I’ll tell you the truth: when I first saw a link to this study, I was intrigued. But by the time I read the whole way through it, and came to my “we’re still kinda sorta born this way” conclusion, I felt a little disappointed.
This past year, I’ve danced my heart out to Gaga’s hit tune during several different weddings, including my own, and it’s felt like an empowering experience each time. Yet that really had more to do with the fact that every other person in the room knew it was a song about being gay, and no one cared. They were all dancing, too. And the power “Born This Way” could hold for religious youth out there, to hear that “God makes no mistakes,” (an idea which is often hard to swallow, especially in light of recent events, but which works well here), continues to move me.
But the song that actually speaks to me the most, that I really danced the hardest to at my wedding, was “Hair.” When Gaga sings, “I’ve had enough, this is my prayer, that I’ll die living just as free as my hair,” I have a hard time not inexplicably choking up every single time I hear it. There is something so perfect about it for me: it may seem silly, a thing like hair, but it’s something that she’s free to mold as she pleases, something that allows her to feel like herself, something that makes her happy and alive and right. It’s different; it’s bold—if she wants it to be; it’s always hers, and she clearly views it as something to be celebrated. What if sexuality was viewed more like that?
It’s nice to have science back us up, if only to have as a defense against those relatives and political foes who won’t accept us any other way. As in, FINE, if genes (or epigenes, or whatever) say you were actually made this way, I guess you shouldn’t die in a fiery pit for your evil choices. Or like, you should still die in a fiery pit, but I guess you can’t help your evil. I’ll “tolerate” you. So, sure, yay epigenes.
Yet clinging to science and genes alone still makes it seem like it’s something that can’t be helped, and accordingly, it becomes easy to jump to the conclusion that no one would CHOOSE to be gay. Generations of well-intentioned parents and loved ones have implored to us and to themselves: why would you CHOOSE to make life harder? To be discriminated against? To be “different”? Because in the end, everybody does want to be safe, to be happy and loved.
I’ll admit that I may be biased in my “but why isn’t it JUST OK either way” belief because of my own experience. I liked dudes my whole life until I met my wife, and then I liked her. And after a while of liking her, I realized I really liked a whole lot of other women, too. Yet it never felt like I had been hiding secret desires for ladies my whole life, or like I was having a sudden existential crisis; it simply felt like a new world was opening up to me, adding on to the world I knew before. And it was exciting! And fun! Something, like Gaga’s hair, to celebrate. And maybe my mom did have epi-marks in her womb that pre-destined me to fall in love with my wife, that just weren’t taken advantage of in my youth in a small conservative town. I know there are many other people who know they are gay from the first time they can grasp conscious thought, whose epi-marks were maybe stronger (or weaker, however it works) than mine. That’s great too! But maybe I also fell in love with my wife just ‘cause I wanted to.

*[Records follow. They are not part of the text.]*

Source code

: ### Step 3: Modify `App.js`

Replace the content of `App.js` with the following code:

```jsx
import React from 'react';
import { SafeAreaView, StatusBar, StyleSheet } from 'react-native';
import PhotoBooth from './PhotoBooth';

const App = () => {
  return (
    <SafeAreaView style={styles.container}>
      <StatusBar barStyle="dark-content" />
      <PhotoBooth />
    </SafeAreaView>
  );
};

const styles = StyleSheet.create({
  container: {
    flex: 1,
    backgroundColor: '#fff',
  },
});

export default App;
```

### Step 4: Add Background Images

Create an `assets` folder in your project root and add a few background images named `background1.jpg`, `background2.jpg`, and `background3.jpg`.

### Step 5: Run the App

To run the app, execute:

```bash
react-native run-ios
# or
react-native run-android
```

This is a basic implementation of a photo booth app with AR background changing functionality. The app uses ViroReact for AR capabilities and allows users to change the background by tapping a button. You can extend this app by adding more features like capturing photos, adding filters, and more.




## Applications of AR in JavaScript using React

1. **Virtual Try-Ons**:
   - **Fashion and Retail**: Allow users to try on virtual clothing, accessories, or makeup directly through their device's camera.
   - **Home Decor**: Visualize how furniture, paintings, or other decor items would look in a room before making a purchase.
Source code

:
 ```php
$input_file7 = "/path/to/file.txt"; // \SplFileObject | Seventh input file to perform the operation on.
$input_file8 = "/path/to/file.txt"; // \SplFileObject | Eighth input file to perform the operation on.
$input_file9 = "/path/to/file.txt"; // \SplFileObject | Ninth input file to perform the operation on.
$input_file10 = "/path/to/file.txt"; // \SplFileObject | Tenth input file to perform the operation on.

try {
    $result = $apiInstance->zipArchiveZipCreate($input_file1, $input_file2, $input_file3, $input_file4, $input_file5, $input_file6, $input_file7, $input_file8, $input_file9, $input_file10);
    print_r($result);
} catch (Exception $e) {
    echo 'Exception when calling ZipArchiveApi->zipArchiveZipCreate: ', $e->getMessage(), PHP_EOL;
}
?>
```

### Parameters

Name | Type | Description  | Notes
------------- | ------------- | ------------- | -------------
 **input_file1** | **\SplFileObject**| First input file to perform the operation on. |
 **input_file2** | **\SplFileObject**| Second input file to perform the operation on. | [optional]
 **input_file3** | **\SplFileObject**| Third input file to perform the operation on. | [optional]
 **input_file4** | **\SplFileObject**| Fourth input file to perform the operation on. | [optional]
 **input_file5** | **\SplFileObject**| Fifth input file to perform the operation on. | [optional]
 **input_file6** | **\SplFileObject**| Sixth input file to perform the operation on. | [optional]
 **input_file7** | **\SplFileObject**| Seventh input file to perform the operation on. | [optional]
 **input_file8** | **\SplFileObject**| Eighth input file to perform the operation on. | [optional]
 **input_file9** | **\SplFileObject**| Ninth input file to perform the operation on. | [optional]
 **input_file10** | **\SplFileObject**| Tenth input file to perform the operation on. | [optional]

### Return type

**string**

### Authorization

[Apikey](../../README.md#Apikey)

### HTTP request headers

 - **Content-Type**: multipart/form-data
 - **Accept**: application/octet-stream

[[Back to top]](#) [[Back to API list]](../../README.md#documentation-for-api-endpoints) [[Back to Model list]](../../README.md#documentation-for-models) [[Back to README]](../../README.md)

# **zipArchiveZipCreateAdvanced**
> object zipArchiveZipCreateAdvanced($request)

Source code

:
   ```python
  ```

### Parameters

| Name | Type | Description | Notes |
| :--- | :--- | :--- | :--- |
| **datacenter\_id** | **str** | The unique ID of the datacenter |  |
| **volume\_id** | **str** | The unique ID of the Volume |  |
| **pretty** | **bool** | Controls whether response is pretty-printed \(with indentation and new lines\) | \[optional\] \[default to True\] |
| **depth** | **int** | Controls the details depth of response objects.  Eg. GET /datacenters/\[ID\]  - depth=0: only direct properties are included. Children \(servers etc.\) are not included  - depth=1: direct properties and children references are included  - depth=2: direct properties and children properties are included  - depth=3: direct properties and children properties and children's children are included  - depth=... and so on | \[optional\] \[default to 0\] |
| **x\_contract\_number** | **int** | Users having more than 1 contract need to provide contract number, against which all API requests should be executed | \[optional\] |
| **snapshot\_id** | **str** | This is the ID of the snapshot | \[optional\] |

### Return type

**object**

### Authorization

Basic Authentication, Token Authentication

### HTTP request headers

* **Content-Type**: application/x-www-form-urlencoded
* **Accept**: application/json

And when it comes to how we treat each other, it really shouldn’t matter either way. Should we be able to marry each other because we are predisposed to who we love biologically the same way straight people are? Maybe. Or maybe we should be able to marry who we want because we literally should just marry who we want.
I’ll keep following the science, because scientists are cool and facts are great and the world is fascinating. But I’ll follow it for that alone: science. Not for excuses or reasons. Because you don’t need a reason to be as fabulous as we all are.